La Chronique Agora

L’économie mondiale confrontée à une phase de stagnation

créditisme banques centrales Carl Icahn

L’OCDE demande aux principaux pays émergents et industrialisés de se mettre d’accord sur les moyens de stimuler la croissance et la demande. Même les Etats-Unis exhortent les 20 plus grandes économies du monde à présenter un front uni afin de parvenir à stimuler l’économie : ces pays, dit-on, doivent utiliser ensemble tous les outils de politique monétaire et budgétaire possibles pour stimuler la demande globale.

Le FMI a maintenant rejoint le choeur de ces demandeurs. Peu avant la Conférence des ministres des Finances du G20 et des chefs des banques centrales à Shanghai, le Fonds a estimé que tous les pays devraient se mettre d’accord pour adopter des mesures visant à stimuler l’économie.

La croissance mondiale est déjà en deçà des attentes pour les deux premiers mois de 2016

Comme l’a observé cette institution, la croissance mondiale est déjà en deçà des attentes pour les deux premiers mois de 2016 en raison des conditions financières défavorables dans les pays industrialisés à la suite des turbulences sur les marchés financiers.

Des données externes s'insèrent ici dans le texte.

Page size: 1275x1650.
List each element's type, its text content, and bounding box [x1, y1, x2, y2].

Le FMI note également une pression croissante sur les marchés émergents, qui doivent faire face à la baisse des cours des matières premières. De même, l’agence de notation Standard & Poor’s prévient qu’au cours des quatre prochaines années, les grandes entreprises de la région Asie-Pacifique auront à rembourser des dettes s’élevant à 1 000 milliards de dollars.

Deux cinquièmes de ce montant, le plus souvent libellé en dollars américains, sera à rembourser dans les 24 prochains mois. Du fait des conditions de crédits plus restrictives pour les débiteurs des marchés émergents, le refinancement pourrait devenir plus difficile, ce qui aurait un impact négatif sur le développement économique. A cet égard, la conférence de Shanghai n’a débouché sur aucun accord de fond sur la mise en oeuvre de nouvelles mesures de relance.

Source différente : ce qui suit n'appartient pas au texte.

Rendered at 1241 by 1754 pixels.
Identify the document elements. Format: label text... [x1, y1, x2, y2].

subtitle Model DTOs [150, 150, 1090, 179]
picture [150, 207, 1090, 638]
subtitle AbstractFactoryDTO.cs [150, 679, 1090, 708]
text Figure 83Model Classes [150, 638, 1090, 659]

Encore plus de déficit budgétaire n’est plus possible au regard d’une dette déjà absurdement élevée dans la plupart des pays

Il y a d’ailleurs un doute généralisé sur les chances de succès de tels accords internationaux. Les banques centrales ont largement utilisé toutes leurs cartouches et de nombreux économistes pensent qu’il serait contre-productif de pousser les taux d’intérêt plus loin en territoire négatif. Encore plus de déficit budgétaire n’est plus possible au regard d’une dette déjà absurdement élevée dans la plupart des pays.

Il faut faire quelque chose !… Mais quoi ? Les dernières tendances suggèrent qu’on assiste à un retour au protectionnisme et aux dévaluations compétitives.

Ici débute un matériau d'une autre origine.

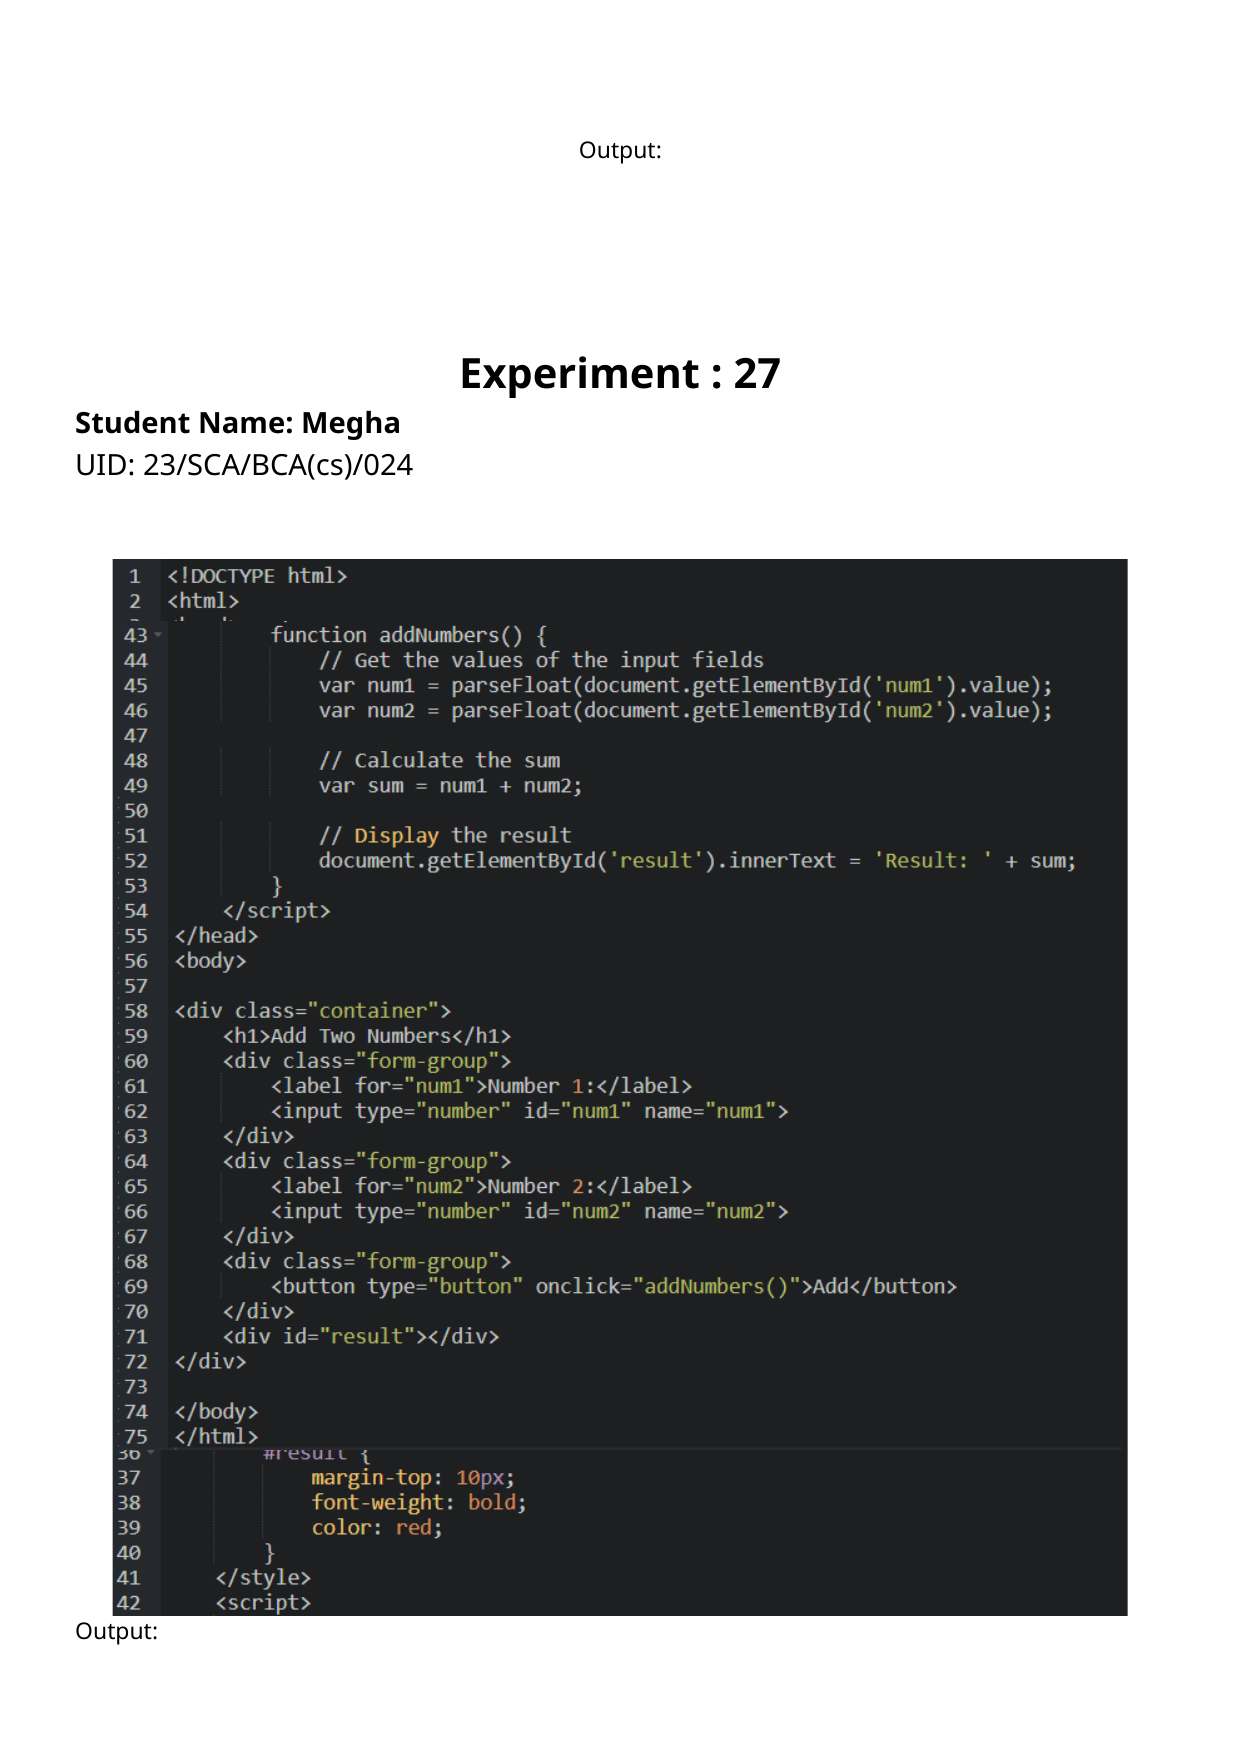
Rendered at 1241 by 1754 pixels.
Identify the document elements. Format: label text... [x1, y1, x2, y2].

text Experiment : 27 [75, 344, 1165, 401]
text Output: [75, 684, 1165, 1647]
text Output: [75, 134, 1165, 165]
text UID: 23/SCA/BCA(cs)/024 [75, 444, 1165, 484]
picture [112, 559, 1128, 1616]
text Student Name: Megha [75, 403, 1165, 442]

Le ministre des Finances américain Jack Lew a déjà mis en garde contre de telles tendances, notant que certains pays pourraient tenter de stimuler leurs économies stagnantes en rendant leurs exportations moins chères. Il a rappelé aux gouvernements l’existence d’anciens accords, leur demandant ne pas dévaluer leur monnaie artificiellement. Dans la Zone euro, cela se fait déjà par le biais de taux d’intérêt négatifs.

La Chine pourrait également essayer de compenser la baisse de ses réserves de changes, passées de 4 000 à 3 200 milliards de dollars, en manipulant sa devise. Rappelons qu’une des conditions à laquelle le FMI a accepté d’intégrer le yuan dans le panier de droits de tirage spéciaux a été, justement, l’assurance de la Chine de ne pas avantager sa monnaie en la manipulant artificiellement.

On peut en conclure qu’aucune mesure réaliste n’est en vue pour échapper à la phase de stagnation.